- Exercise requirements -
Update the rows below by replacing "Inhalt laden" with "Inhalt anzeigen" everywhere it occurs. Leave every other line unchanged.

- Transcribed page contents -
○ ○ ○ ○

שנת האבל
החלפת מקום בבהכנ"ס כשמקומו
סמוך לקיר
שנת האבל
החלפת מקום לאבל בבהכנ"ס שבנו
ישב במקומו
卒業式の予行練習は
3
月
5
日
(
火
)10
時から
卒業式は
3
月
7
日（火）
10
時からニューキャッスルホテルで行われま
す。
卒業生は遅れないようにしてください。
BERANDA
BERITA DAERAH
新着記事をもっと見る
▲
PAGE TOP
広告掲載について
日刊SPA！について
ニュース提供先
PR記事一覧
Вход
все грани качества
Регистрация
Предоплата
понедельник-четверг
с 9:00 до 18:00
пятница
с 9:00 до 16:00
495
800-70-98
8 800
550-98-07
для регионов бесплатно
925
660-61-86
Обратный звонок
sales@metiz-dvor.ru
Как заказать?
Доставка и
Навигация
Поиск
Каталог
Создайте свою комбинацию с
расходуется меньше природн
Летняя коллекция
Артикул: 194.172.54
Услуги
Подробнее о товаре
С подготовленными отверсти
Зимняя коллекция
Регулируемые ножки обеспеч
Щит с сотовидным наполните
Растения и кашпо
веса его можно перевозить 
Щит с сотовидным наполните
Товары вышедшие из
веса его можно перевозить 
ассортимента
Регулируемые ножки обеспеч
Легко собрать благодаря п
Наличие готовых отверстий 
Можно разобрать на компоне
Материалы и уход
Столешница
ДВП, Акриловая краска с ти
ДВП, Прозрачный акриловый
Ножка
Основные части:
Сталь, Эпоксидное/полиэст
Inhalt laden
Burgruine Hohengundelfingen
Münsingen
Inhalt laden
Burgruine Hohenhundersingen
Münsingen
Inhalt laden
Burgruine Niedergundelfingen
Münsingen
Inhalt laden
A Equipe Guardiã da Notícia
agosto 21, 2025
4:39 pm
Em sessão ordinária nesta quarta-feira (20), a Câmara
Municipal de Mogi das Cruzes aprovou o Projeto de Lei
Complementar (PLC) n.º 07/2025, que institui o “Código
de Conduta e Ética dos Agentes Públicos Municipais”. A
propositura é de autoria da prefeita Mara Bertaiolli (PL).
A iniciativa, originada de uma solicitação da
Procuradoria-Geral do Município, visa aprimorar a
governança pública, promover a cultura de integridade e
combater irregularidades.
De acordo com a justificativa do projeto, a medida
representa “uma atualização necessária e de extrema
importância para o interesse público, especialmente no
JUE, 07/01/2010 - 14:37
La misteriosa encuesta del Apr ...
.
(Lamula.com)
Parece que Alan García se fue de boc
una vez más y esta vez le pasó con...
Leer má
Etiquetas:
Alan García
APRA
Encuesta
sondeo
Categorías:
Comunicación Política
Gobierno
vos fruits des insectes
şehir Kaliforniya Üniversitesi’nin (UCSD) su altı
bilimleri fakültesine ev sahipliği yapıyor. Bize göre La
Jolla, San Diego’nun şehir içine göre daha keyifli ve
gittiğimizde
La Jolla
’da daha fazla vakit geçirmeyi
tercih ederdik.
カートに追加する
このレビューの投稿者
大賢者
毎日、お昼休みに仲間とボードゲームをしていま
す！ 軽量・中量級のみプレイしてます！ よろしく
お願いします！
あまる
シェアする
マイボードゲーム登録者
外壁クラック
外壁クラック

○ ○ ○ ○

- Answer for the task -
שנת האבל
החלפת מקום בבהכנ"ס כשמקומו
סמוך לקיר
שנת האבל
החלפת מקום לאבל בבהכנ"ס שבנו
ישב במקומו
卒業式の予行練習は
3
月
5
日
(
火
)10
時から
卒業式は
3
月
7
日（火）
10
時からニューキャッスルホテルで行われま
す。
卒業生は遅れないようにしてください。
BERANDA
BERITA DAERAH
新着記事をもっと見る
▲
PAGE TOP
広告掲載について
日刊SPA！について
ニュース提供先
PR記事一覧
Вход
все грани качества
Регистрация
Предоплата
понедельник-четверг
с 9:00 до 18:00
пятница
с 9:00 до 16:00
495
800-70-98
8 800
550-98-07
для регионов бесплатно
925
660-61-86
Обратный звонок
sales@metiz-dvor.ru
Как заказать?
Доставка и
Навигация
Поиск
Каталог
Создайте свою комбинацию с
расходуется меньше природн
Летняя коллекция
Артикул: 194.172.54
Услуги
Подробнее о товаре
С подготовленными отверсти
Зимняя коллекция
Регулируемые ножки обеспеч
Щит с сотовидным наполните
Растения и кашпо
веса его можно перевозить 
Щит с сотовидным наполните
Товары вышедшие из
веса его можно перевозить 
ассортимента
Регулируемые ножки обеспеч
Легко собрать благодаря п
Наличие готовых отверстий 
Можно разобрать на компоне
Материалы и уход
Столешница
ДВП, Акриловая краска с ти
ДВП, Прозрачный акриловый
Ножка
Основные части:
Сталь, Эпоксидное/полиэст
Inhalt anzeigen
Burgruine Hohengundelfingen
Münsingen
Inhalt anzeigen
Burgruine Hohenhundersingen
Münsingen
Inhalt anzeigen
Burgruine Niedergundelfingen
Münsingen
Inhalt anzeigen
A Equipe Guardiã da Notícia
agosto 21, 2025
4:39 pm
Em sessão ordinária nesta quarta-feira (20), a Câmara
Municipal de Mogi das Cruzes aprovou o Projeto de Lei
Complementar (PLC) n.º 07/2025, que institui o “Código
de Conduta e Ética dos Agentes Públicos Municipais”. A
propositura é de autoria da prefeita Mara Bertaiolli (PL).
A iniciativa, originada de uma solicitação da
Procuradoria-Geral do Município, visa aprimorar a
governança pública, promover a cultura de integridade e
combater irregularidades.
De acordo com a justificativa do projeto, a medida
representa “uma atualização necessária e de extrema
importância para o interesse público, especialmente no
JUE, 07/01/2010 - 14:37
La misteriosa encuesta del Apr ...
.
(Lamula.com)
Parece que Alan García se fue de boc
una vez más y esta vez le pasó con...
Leer má
Etiquetas:
Alan García
APRA
Encuesta
sondeo
Categorías:
Comunicación Política
Gobierno
vos fruits des insectes
şehir Kaliforniya Üniversitesi’nin (UCSD) su altı
bilimleri fakültesine ev sahipliği yapıyor. Bize göre La
Jolla, San Diego’nun şehir içine göre daha keyifli ve
gittiğimizde
La Jolla
’da daha fazla vakit geçirmeyi
tercih ederdik.
カートに追加する
このレビューの投稿者
大賢者
毎日、お昼休みに仲間とボードゲームをしていま
す！ 軽量・中量級のみプレイしてます！ よろしく
お願いします！
あまる
シェアする
マイボードゲーム登録者
外壁クラック
外壁クラック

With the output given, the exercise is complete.